━━ Extrait à lire ━━

Je suis également convaincu que nous avons besoin de deux porte-avions, alors même que le Charles-de-Gaulle est en cale sèche pour deux ans. La maîtrise des espaces aéromaritimes en dépend. Nous ne pouvons pas continuer à courir le risque d’une présence discontinue, voire aléatoire. Nos voisins britanniques l’ont bien compris, qui ont fait le choix de deux porte-avions.

Le terrain de jeu de l’économie et de l’écologie sera demain non la mondialisation, mais la maritimisation. Nous disposons de formidables atouts industriels ; nous devons mettre le cap vers la croissance bleue. Pour cela, notre marine nationale est incontournable et doit être renforcée dans ses moyens d’action.

Pour conclure, dans un contexte de maîtrise des dépenses publiques et d’arbitrages difficiles, nous aimerions que l’effort affiché par une augmentation de 1,8 milliard d’euros du budget soit réel. L’annulation de 850 millions d'euros de crédits, puis, maintenant, le gel de 700 millions d’euros, auxquels s’ajoutent 200 millions d'euros pour les OPEX et des reports de charges, risquent une fois encore de masquer la réalité des effets d’annonce.

C’est la raison majeure pour laquelle le groupe Les Indépendants – République et Territoires s’abstiendra, tout en soulignant que nous croyons, madame la ministre, à votre détermination à convaincre Bercy. Nous souhaitons que les engagements pris soient strictement tenus. Ainsi, nous démontrerons notre considération et notre reconnaissance envers les femmes et les hommes engagés dans la défense de notre nation.

━━━

* Consigne 1 *
Répondez à ces questions sur le discours consacré au budget de la défense.
(a) Combien de porte-avions le discours juge-t-il nécessaires ?
(b) Pendant combien de temps le Charles-de-Gaulle est-il en cale sèche ?
(c) Quel montant de crédits a été annulé ?
* Consigne 2 *
Écrivez la suite du discours sur le budget de la défense, juste après sa dernière phrase.

━━ Matériel fourni ━━

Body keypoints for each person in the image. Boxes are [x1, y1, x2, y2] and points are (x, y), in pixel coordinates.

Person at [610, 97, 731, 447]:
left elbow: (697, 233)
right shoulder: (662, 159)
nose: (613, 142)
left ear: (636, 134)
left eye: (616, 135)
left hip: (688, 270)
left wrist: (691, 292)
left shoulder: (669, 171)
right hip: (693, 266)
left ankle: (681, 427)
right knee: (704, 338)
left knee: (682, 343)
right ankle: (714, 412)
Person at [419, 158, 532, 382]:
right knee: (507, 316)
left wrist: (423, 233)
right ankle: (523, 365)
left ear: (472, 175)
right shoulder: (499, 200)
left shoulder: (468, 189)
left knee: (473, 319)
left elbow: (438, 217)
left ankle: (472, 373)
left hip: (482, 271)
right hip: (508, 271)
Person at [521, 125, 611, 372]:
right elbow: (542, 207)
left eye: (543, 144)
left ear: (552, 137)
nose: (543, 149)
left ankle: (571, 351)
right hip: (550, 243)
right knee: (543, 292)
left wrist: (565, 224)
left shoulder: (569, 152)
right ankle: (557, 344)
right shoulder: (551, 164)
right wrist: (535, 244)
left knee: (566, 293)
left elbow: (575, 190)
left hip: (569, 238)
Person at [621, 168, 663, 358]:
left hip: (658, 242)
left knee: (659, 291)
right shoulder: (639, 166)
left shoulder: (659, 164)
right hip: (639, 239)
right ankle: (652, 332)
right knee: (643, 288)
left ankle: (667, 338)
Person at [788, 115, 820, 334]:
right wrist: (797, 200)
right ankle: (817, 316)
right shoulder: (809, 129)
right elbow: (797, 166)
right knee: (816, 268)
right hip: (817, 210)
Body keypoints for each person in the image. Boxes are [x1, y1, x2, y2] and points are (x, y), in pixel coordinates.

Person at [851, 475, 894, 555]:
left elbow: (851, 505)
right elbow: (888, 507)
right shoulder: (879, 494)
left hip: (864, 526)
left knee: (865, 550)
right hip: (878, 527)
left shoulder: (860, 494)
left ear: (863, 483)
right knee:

━━━

* Réponse 1 *
(a) Deux porte-avions.
(b) Deux ans.
(c) 850 millions d'euros.

* Réponse 2 *
Dans le même temps, entre deux lois de programmation militaire, un contexte international sous tension et une solidarité européenne encore trop timide, ce budget nous invite à l’humilité. (Applaudissements sur les travées du groupe Les Indépendants – République et Territoires.)

M. Olivier Cigolotti. Très bien !

M. le président. La parole est à Mme Isabelle Raimond-Pavero.

Mme Isabelle Raimond-Pavero. Monsieur le président, madame la ministre, messieurs les présidents de commission, mesdames, messieurs les rapporteurs, mes chers collègues, je souhaite tout d’abord rendre un hommage solennel aux femmes et aux hommes de la défense. Qu’ils œuvrent sur le sol national ou sur des théâtres d’opérations à des milliers de kilomètres, nous les assurons de notre soutien indéfectible. Nous pensons particulièrement aux familles, qui payent quotidiennement un lourd tribut à la défense nationale.

Permettez-moi ensuite de remercier le président de la commission des affaires étrangères, de la défense et des forces armées, Christian Cambon, de son engagement et de son fidèle soutien au travail des parlementaires au sein de la commission. Je salue également l’implication de mes collègues rapporteurs de la commission des finances et de la commission des affaires étrangères.

Madame la ministre, mes chers collègues, je tiens à appeler votre attention sur le contexte dans lequel nous examinons ce budget.

Je commencerai par le contexte international. Ces cinq dernières années ont été tragiquement rythmées par l’actualité terroriste. Le contexte géopolitique mondial se caractérise par un accroissement des menaces polymorphes et asymétriques.

En tant que puissance mondiale et membre du Conseil de sécurité de l’ONU, la France a continué d’assumer ses responsabilités. Son implication dans les résolutions de crises, principalement en Afrique et au Levant, a fortement et durablement mobilisé et fragilisé l’appareil de défense dans son intégralité.

De plus, nos impératifs de souveraineté dans les territoires ultramarins, le redéploiement des États-Unis et de la Chine dans le Pacifique nous obligent à un recalibrage matériel, humain et stratégique, afin de répondre aux défis majeurs de la maritimisation.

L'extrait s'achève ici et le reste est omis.